/---

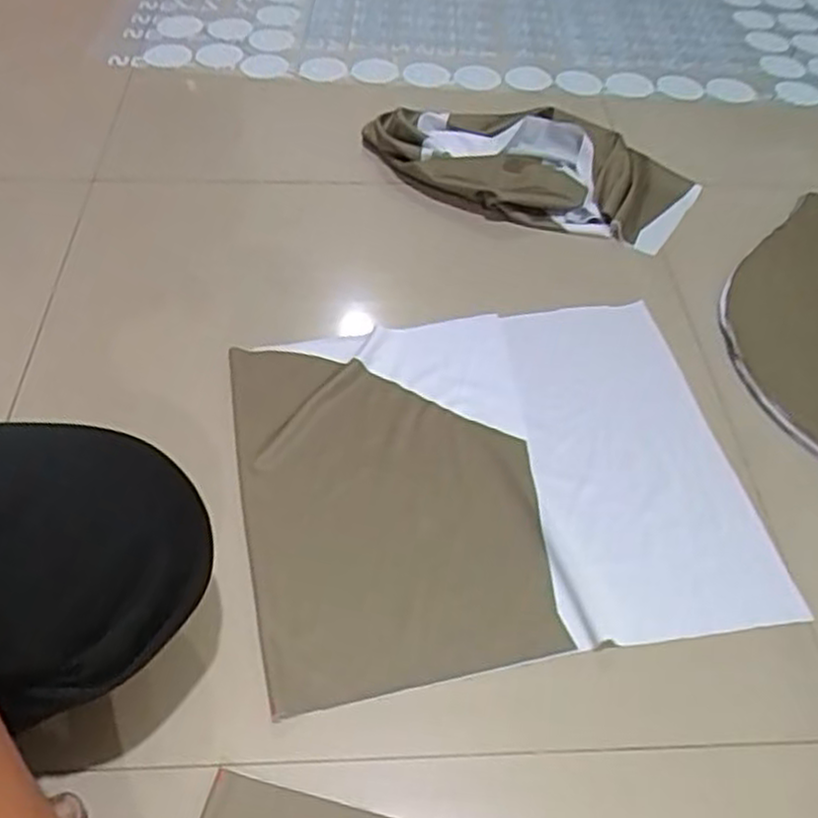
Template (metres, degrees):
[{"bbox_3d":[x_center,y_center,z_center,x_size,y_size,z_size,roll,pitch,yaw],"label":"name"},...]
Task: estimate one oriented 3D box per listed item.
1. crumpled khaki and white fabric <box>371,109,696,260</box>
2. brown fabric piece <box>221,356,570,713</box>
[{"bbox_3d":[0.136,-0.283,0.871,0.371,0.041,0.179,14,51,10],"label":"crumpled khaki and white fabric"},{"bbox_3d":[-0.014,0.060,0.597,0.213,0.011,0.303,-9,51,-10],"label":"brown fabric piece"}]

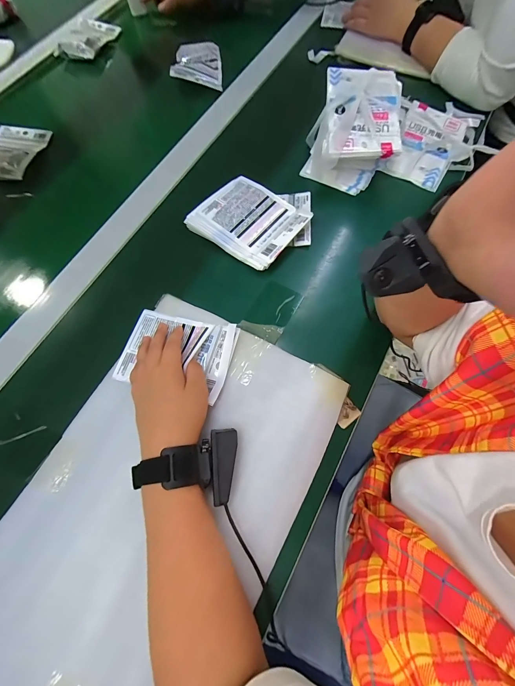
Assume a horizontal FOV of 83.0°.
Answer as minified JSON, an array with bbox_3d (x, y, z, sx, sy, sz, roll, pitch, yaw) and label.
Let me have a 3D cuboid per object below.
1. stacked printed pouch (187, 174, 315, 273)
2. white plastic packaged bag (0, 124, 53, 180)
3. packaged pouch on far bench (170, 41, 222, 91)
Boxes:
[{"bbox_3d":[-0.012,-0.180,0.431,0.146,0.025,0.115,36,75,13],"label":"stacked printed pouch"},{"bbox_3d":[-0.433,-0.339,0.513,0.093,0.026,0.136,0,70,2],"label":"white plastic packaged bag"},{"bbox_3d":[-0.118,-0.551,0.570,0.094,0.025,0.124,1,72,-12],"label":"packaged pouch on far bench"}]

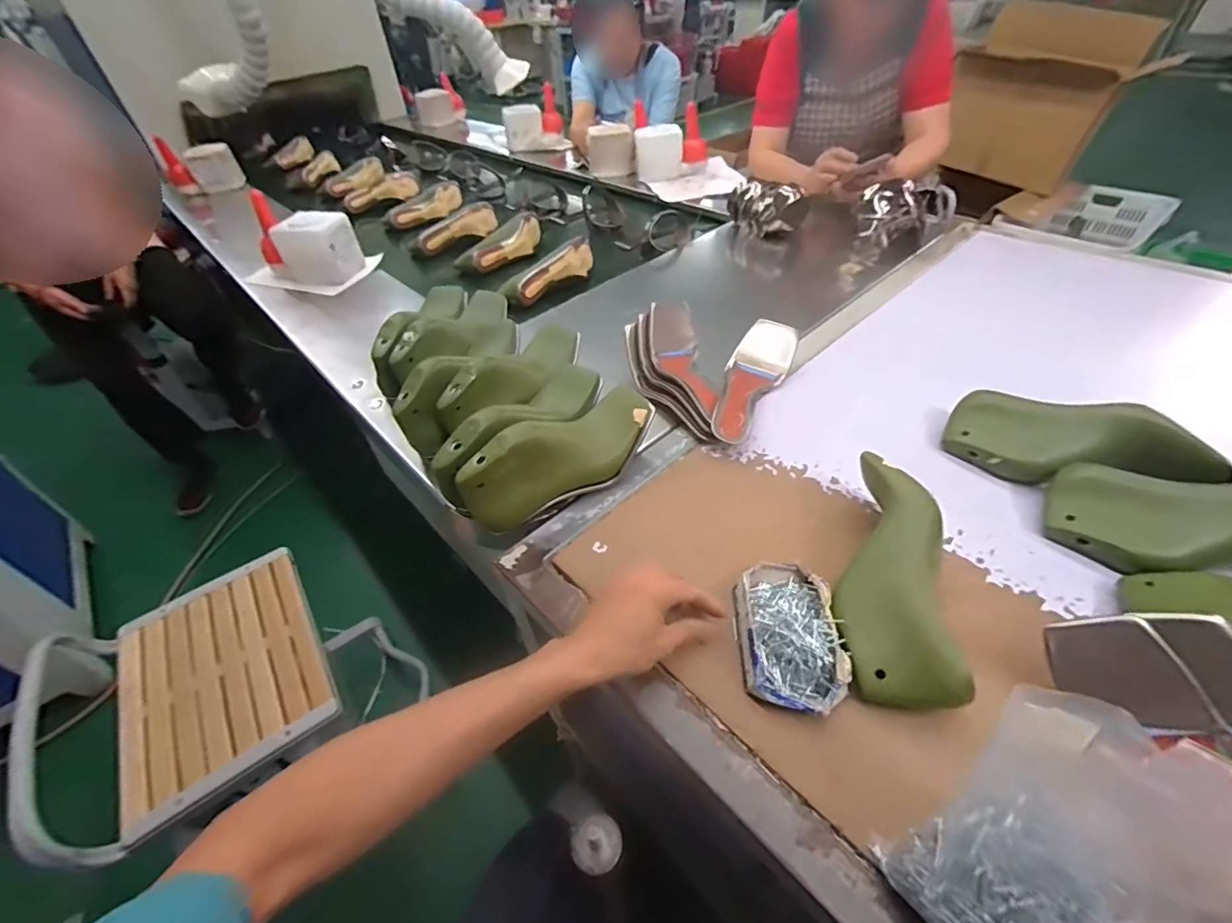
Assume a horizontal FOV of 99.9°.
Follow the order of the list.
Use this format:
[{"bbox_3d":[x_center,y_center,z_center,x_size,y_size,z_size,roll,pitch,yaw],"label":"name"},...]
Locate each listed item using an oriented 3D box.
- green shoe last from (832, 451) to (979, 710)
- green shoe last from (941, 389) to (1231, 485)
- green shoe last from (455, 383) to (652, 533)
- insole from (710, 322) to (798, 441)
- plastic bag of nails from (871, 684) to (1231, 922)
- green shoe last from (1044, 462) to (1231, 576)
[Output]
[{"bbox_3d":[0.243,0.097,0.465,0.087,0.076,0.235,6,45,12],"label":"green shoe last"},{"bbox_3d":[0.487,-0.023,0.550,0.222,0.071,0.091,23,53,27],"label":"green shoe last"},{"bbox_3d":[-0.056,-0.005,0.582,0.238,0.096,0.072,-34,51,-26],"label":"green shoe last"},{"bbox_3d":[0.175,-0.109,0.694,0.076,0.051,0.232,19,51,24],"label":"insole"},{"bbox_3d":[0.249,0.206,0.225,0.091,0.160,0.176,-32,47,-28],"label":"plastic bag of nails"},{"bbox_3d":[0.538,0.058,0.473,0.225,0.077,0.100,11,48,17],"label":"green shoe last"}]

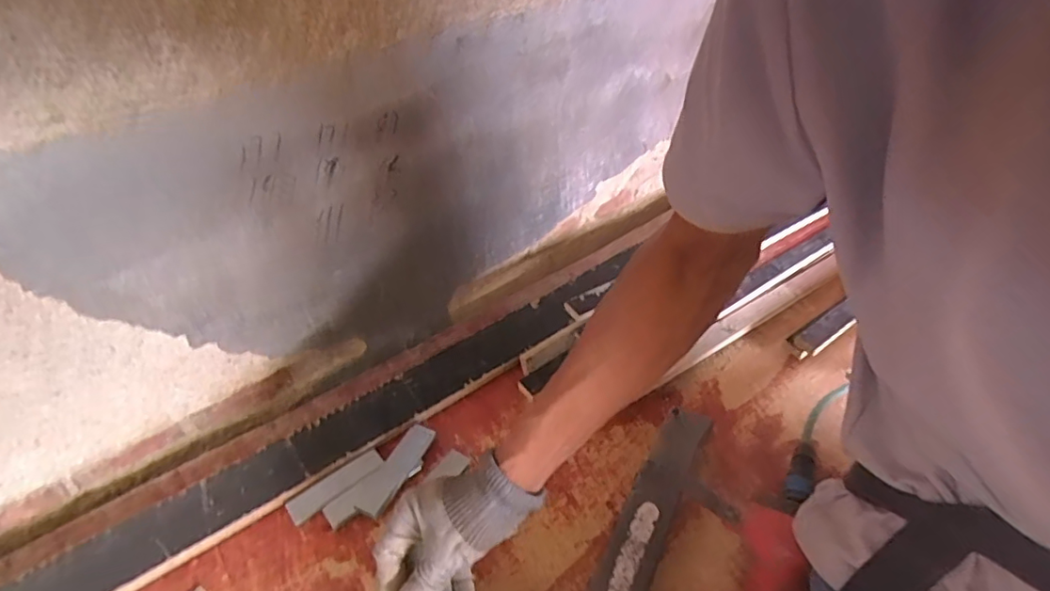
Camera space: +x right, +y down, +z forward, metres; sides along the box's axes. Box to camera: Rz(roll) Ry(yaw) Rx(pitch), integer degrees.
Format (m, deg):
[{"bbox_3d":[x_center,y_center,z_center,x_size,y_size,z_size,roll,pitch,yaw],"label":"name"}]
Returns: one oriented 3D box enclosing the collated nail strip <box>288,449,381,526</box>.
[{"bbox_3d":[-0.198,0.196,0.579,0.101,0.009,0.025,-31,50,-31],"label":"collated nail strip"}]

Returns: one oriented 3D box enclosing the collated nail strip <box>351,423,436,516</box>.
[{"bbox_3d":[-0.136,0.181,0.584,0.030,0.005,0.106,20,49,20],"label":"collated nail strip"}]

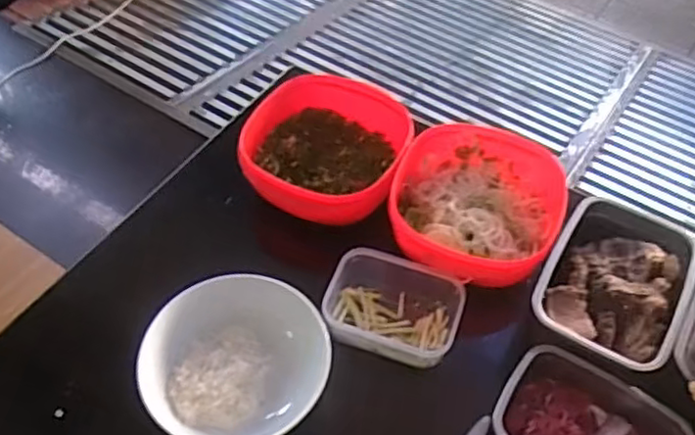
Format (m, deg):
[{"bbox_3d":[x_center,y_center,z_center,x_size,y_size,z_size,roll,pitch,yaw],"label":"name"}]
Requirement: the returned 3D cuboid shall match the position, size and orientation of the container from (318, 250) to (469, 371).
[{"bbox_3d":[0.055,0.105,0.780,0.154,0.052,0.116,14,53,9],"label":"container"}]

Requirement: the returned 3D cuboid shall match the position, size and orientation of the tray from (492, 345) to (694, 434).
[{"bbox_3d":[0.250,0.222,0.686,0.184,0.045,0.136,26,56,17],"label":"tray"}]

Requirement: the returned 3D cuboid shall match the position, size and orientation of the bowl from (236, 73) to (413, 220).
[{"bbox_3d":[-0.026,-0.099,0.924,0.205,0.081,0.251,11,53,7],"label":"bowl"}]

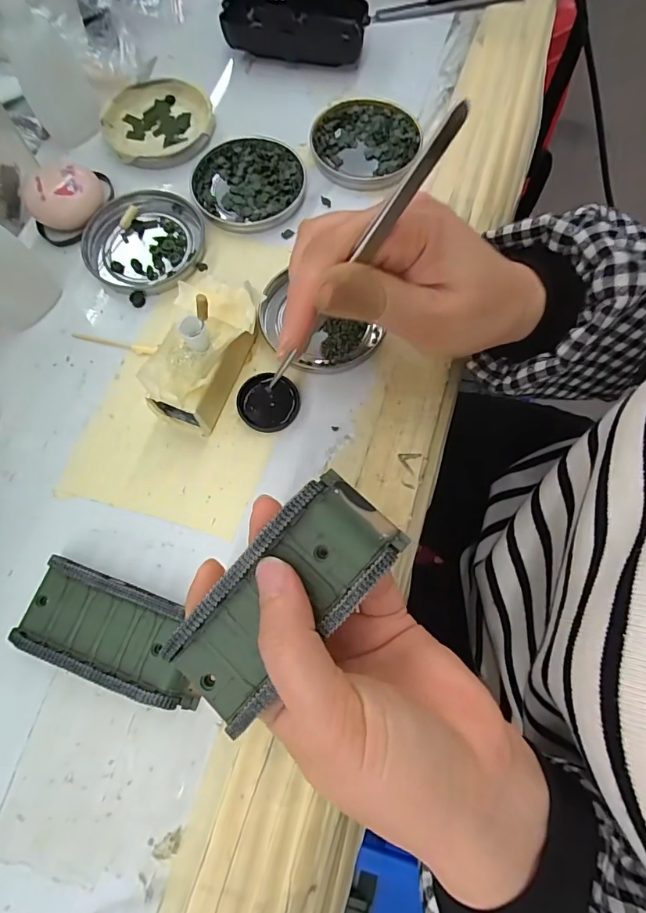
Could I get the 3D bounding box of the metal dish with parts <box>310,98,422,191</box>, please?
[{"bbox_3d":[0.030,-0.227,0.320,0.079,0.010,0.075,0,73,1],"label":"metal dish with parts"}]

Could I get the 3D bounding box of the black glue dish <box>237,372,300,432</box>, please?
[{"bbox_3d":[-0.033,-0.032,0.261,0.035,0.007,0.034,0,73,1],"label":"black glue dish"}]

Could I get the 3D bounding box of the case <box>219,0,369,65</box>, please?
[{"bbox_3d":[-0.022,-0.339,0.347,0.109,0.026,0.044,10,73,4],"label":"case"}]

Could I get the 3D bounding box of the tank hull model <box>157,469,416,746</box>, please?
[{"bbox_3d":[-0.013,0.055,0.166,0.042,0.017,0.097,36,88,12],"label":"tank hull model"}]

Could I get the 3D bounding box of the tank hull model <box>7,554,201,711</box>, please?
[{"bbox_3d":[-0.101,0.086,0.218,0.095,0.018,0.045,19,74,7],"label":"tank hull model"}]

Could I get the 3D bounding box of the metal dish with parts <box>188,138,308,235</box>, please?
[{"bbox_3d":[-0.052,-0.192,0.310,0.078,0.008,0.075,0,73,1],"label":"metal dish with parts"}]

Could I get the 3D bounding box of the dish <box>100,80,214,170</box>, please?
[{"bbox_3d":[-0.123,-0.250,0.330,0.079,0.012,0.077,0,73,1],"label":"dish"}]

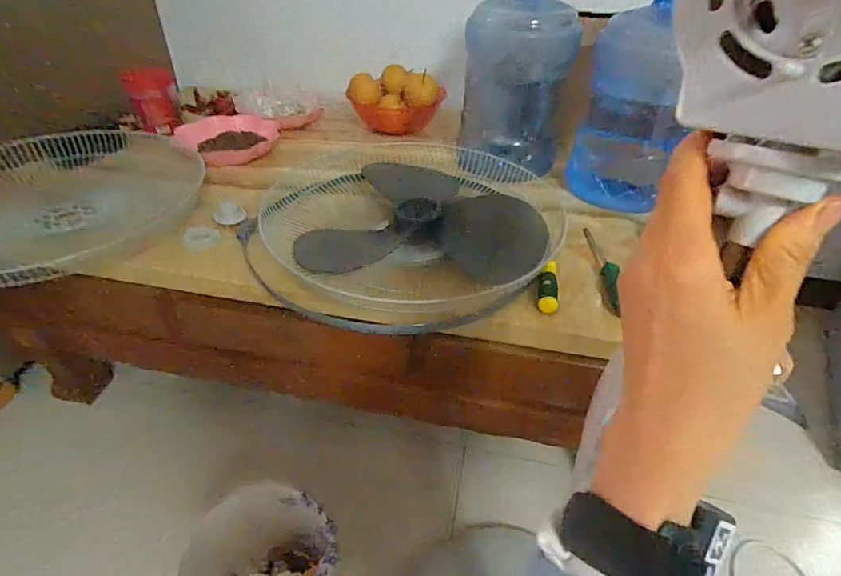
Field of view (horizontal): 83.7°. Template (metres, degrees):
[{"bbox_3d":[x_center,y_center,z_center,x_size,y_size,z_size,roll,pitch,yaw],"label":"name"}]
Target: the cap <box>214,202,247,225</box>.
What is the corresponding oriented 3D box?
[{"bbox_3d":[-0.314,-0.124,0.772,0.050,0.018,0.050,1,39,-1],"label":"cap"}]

\---

What is required
The response must consist of the entries above exactly as they stand, minus any pictures.

Answer space
Template (metres, degrees):
[{"bbox_3d":[x_center,y_center,z_center,x_size,y_size,z_size,roll,pitch,yaw],"label":"name"},...]
Task: estimate one oriented 3D box per listed item.
1. crumpled khaki and white fabric <box>371,109,696,260</box>
2. brown fabric piece <box>221,356,570,713</box>
[{"bbox_3d":[0.136,-0.283,0.871,0.371,0.041,0.179,14,51,10],"label":"crumpled khaki and white fabric"},{"bbox_3d":[-0.014,0.060,0.597,0.213,0.011,0.303,-9,51,-10],"label":"brown fabric piece"}]

Assume a horizontal FOV of 83.0°.
Answer as minified JSON, an array with bbox_3d (x, y, z, sx, sy, sz, roll, pitch, yaw) and label.
Let me have a 3D cuboid per object below.
1. stacked printed pouch (187, 174, 315, 273)
2. white plastic packaged bag (0, 124, 53, 180)
3. packaged pouch on far bench (170, 41, 222, 91)
Boxes:
[{"bbox_3d":[-0.012,-0.180,0.431,0.146,0.025,0.115,36,75,13],"label":"stacked printed pouch"},{"bbox_3d":[-0.433,-0.339,0.513,0.093,0.026,0.136,0,70,2],"label":"white plastic packaged bag"},{"bbox_3d":[-0.118,-0.551,0.570,0.094,0.025,0.124,1,72,-12],"label":"packaged pouch on far bench"}]

Assume a horizontal FOV of 99.9°.
Follow the order of the list.
Use this format:
[{"bbox_3d":[x_center,y_center,z_center,x_size,y_size,z_size,roll,pitch,yaw],"label":"name"},...]
Locate each listed item using an oriented 3D box.
- green shoe last from (832, 451) to (979, 710)
- green shoe last from (941, 389) to (1231, 485)
- green shoe last from (455, 383) to (652, 533)
- insole from (710, 322) to (798, 441)
- plastic bag of nails from (871, 684) to (1231, 922)
- green shoe last from (1044, 462) to (1231, 576)
[Output]
[{"bbox_3d":[0.243,0.097,0.465,0.087,0.076,0.235,6,45,12],"label":"green shoe last"},{"bbox_3d":[0.487,-0.023,0.550,0.222,0.071,0.091,23,53,27],"label":"green shoe last"},{"bbox_3d":[-0.056,-0.005,0.582,0.238,0.096,0.072,-34,51,-26],"label":"green shoe last"},{"bbox_3d":[0.175,-0.109,0.694,0.076,0.051,0.232,19,51,24],"label":"insole"},{"bbox_3d":[0.249,0.206,0.225,0.091,0.160,0.176,-32,47,-28],"label":"plastic bag of nails"},{"bbox_3d":[0.538,0.058,0.473,0.225,0.077,0.100,11,48,17],"label":"green shoe last"}]

Camera space: +x right, +y down, +z forward, metres; sides along the box's axes. Box to camera: Rz(roll) Ry(yaw) Rx(pitch), integer degrees.
Format (m, deg):
[{"bbox_3d":[x_center,y_center,z_center,x_size,y_size,z_size,roll,pitch,yaw],"label":"name"}]
Returns: one oriented 3D box enclosing the collated nail strip <box>288,449,381,526</box>.
[{"bbox_3d":[-0.198,0.196,0.579,0.101,0.009,0.025,-31,50,-31],"label":"collated nail strip"}]

Returns: one oriented 3D box enclosing the collated nail strip <box>351,423,436,516</box>.
[{"bbox_3d":[-0.136,0.181,0.584,0.030,0.005,0.106,20,49,20],"label":"collated nail strip"}]

Format (m, deg):
[{"bbox_3d":[x_center,y_center,z_center,x_size,y_size,z_size,roll,pitch,yaw],"label":"name"}]
Requirement: the returned 3D cuboid shall match the position, size and orientation of the container from (318, 250) to (469, 371).
[{"bbox_3d":[0.055,0.105,0.780,0.154,0.052,0.116,14,53,9],"label":"container"}]

Requirement: the returned 3D cuboid shall match the position, size and orientation of the tray from (492, 345) to (694, 434).
[{"bbox_3d":[0.250,0.222,0.686,0.184,0.045,0.136,26,56,17],"label":"tray"}]

Requirement: the returned 3D cuboid shall match the position, size and orientation of the bowl from (236, 73) to (413, 220).
[{"bbox_3d":[-0.026,-0.099,0.924,0.205,0.081,0.251,11,53,7],"label":"bowl"}]

Could I get the 3D bounding box of the metal dish with parts <box>310,98,422,191</box>, please?
[{"bbox_3d":[0.030,-0.227,0.320,0.079,0.010,0.075,0,73,1],"label":"metal dish with parts"}]

Could I get the 3D bounding box of the black glue dish <box>237,372,300,432</box>, please?
[{"bbox_3d":[-0.033,-0.032,0.261,0.035,0.007,0.034,0,73,1],"label":"black glue dish"}]

Could I get the 3D bounding box of the case <box>219,0,369,65</box>, please?
[{"bbox_3d":[-0.022,-0.339,0.347,0.109,0.026,0.044,10,73,4],"label":"case"}]

Could I get the 3D bounding box of the tank hull model <box>157,469,416,746</box>, please?
[{"bbox_3d":[-0.013,0.055,0.166,0.042,0.017,0.097,36,88,12],"label":"tank hull model"}]

Could I get the 3D bounding box of the tank hull model <box>7,554,201,711</box>, please?
[{"bbox_3d":[-0.101,0.086,0.218,0.095,0.018,0.045,19,74,7],"label":"tank hull model"}]

Could I get the 3D bounding box of the metal dish with parts <box>188,138,308,235</box>, please?
[{"bbox_3d":[-0.052,-0.192,0.310,0.078,0.008,0.075,0,73,1],"label":"metal dish with parts"}]

Could I get the 3D bounding box of the dish <box>100,80,214,170</box>, please?
[{"bbox_3d":[-0.123,-0.250,0.330,0.079,0.012,0.077,0,73,1],"label":"dish"}]

Field of view (horizontal): 83.7°. Template (metres, degrees):
[{"bbox_3d":[x_center,y_center,z_center,x_size,y_size,z_size,roll,pitch,yaw],"label":"name"}]
Target: the cap <box>214,202,247,225</box>.
What is the corresponding oriented 3D box?
[{"bbox_3d":[-0.314,-0.124,0.772,0.050,0.018,0.050,1,39,-1],"label":"cap"}]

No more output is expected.